◆ WORK TASK: The answer must consist of every line below that holds the word "lines".

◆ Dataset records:
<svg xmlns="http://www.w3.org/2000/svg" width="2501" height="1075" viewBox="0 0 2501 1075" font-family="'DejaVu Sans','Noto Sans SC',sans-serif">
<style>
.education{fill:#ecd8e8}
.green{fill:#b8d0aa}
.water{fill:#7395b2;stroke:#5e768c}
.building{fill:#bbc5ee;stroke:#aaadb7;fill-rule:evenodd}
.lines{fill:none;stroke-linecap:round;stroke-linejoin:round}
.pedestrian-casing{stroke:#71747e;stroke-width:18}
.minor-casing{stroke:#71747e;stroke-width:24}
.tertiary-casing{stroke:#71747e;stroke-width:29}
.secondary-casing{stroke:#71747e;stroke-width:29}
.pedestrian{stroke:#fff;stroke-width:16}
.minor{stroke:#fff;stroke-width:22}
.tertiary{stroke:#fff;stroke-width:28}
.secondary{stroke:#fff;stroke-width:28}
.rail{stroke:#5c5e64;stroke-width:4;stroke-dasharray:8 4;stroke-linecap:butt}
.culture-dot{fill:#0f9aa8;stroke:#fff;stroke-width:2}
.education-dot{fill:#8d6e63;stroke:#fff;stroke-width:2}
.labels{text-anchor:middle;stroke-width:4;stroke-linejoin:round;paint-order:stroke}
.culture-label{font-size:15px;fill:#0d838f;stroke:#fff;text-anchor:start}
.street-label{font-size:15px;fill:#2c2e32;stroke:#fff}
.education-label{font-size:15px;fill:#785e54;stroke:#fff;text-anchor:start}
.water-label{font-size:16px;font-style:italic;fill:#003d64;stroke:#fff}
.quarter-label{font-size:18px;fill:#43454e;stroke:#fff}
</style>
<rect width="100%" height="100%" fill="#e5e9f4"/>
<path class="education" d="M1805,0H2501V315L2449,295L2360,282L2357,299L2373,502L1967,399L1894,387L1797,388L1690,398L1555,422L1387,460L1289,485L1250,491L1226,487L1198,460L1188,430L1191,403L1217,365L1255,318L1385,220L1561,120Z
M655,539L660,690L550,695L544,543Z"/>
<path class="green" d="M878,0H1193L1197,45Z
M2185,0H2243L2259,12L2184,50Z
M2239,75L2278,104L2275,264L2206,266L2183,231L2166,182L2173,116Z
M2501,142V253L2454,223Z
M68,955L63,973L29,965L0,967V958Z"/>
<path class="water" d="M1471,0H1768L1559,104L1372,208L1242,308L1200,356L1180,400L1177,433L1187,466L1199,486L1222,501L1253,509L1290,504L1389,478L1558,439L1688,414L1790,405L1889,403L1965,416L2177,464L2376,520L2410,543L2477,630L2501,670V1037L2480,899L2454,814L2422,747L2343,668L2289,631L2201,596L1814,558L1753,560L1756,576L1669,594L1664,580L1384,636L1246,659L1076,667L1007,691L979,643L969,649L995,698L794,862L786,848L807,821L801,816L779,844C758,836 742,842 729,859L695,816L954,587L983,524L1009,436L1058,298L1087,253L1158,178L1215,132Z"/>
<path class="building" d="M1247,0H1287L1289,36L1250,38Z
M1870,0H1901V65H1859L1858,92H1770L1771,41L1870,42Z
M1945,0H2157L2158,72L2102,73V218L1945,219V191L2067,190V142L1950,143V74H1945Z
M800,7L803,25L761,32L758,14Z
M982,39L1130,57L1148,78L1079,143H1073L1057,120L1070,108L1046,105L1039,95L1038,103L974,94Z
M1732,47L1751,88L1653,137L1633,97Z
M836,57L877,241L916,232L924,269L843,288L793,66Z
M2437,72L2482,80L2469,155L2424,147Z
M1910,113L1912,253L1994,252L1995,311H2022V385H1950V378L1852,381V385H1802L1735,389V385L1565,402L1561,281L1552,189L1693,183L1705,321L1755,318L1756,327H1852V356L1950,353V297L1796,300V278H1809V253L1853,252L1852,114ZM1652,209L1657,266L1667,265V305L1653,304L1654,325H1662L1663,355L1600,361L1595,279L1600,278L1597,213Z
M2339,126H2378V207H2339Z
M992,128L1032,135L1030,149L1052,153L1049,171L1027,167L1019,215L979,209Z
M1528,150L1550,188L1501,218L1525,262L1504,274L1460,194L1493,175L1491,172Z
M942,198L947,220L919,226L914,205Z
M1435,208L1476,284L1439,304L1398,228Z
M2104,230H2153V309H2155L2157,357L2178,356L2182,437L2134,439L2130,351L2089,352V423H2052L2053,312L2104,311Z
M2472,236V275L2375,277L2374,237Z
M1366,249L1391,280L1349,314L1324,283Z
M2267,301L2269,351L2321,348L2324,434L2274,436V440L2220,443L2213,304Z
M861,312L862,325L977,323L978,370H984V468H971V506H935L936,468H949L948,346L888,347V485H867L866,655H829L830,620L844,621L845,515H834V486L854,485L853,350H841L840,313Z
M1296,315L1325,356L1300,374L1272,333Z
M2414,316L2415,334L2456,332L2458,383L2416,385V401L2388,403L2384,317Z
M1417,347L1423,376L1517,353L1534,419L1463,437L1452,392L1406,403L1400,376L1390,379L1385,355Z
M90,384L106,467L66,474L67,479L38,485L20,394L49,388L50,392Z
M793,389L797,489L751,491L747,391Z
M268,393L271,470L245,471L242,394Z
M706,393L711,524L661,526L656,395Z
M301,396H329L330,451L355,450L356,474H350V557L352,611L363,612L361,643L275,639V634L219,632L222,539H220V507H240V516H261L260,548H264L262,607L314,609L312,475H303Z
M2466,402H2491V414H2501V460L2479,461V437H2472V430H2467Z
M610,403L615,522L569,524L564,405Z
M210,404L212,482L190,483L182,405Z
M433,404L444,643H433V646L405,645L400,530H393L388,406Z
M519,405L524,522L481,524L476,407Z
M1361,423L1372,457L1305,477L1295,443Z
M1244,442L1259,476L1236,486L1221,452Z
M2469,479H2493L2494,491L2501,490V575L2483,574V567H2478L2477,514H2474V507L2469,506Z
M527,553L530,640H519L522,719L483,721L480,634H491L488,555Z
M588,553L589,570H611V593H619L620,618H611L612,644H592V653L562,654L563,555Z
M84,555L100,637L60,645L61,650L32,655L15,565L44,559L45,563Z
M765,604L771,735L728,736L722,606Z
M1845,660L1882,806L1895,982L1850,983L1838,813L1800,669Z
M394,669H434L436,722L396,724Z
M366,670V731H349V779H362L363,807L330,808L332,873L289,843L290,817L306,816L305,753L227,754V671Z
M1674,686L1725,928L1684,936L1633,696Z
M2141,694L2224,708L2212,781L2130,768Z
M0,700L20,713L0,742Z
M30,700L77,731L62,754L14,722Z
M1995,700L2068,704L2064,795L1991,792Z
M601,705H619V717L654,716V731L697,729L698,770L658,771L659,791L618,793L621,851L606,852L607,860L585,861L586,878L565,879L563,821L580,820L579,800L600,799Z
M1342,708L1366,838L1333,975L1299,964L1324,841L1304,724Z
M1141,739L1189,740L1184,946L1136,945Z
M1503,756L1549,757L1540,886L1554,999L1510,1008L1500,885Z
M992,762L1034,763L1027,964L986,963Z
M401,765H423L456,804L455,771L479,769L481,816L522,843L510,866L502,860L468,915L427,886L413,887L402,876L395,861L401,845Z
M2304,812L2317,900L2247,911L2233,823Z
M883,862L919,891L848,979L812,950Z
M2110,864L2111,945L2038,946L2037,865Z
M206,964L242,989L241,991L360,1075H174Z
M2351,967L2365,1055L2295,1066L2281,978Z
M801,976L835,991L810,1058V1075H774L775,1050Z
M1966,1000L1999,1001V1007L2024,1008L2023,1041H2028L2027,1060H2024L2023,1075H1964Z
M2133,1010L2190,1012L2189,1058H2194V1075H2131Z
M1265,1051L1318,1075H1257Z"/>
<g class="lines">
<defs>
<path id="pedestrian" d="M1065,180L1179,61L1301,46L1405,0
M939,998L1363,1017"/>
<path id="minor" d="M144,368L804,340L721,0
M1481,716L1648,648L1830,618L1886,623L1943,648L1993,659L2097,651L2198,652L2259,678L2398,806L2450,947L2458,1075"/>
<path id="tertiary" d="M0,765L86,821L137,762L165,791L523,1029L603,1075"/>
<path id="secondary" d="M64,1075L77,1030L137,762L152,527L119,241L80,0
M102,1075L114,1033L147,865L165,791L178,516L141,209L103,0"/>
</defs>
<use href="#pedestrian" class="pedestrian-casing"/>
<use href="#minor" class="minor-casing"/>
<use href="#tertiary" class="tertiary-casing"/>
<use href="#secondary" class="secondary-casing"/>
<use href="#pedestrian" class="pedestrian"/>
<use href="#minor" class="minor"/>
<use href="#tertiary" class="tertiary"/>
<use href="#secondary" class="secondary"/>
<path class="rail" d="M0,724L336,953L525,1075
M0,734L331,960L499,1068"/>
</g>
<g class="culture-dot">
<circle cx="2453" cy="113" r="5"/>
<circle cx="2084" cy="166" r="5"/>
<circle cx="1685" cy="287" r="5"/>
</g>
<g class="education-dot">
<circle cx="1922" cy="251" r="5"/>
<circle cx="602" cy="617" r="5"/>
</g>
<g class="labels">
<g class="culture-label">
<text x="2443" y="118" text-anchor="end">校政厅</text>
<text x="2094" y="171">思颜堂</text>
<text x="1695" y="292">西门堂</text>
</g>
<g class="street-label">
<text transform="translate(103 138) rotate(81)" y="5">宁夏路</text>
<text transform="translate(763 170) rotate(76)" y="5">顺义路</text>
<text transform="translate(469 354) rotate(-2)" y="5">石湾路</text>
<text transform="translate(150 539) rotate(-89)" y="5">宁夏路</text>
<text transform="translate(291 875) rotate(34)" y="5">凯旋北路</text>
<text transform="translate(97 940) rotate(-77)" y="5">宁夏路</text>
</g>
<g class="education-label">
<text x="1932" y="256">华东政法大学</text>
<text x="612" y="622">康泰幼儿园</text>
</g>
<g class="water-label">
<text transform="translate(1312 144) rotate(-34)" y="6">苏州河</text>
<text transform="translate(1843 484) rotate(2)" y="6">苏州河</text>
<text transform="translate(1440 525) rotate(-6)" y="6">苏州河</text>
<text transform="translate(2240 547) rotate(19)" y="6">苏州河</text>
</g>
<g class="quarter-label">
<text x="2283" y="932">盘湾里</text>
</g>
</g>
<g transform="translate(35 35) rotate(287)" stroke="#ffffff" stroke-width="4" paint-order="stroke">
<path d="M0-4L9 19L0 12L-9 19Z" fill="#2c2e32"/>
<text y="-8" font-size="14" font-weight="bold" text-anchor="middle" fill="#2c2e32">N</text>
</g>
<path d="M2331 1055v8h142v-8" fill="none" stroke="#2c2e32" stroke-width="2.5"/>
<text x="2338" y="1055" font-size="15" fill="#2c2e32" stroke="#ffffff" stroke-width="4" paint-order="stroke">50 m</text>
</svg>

◆ OUTPUT BELOW:
.lines{fill:none;stroke-linecap:round;stroke-linejoin:round}
<g class="lines">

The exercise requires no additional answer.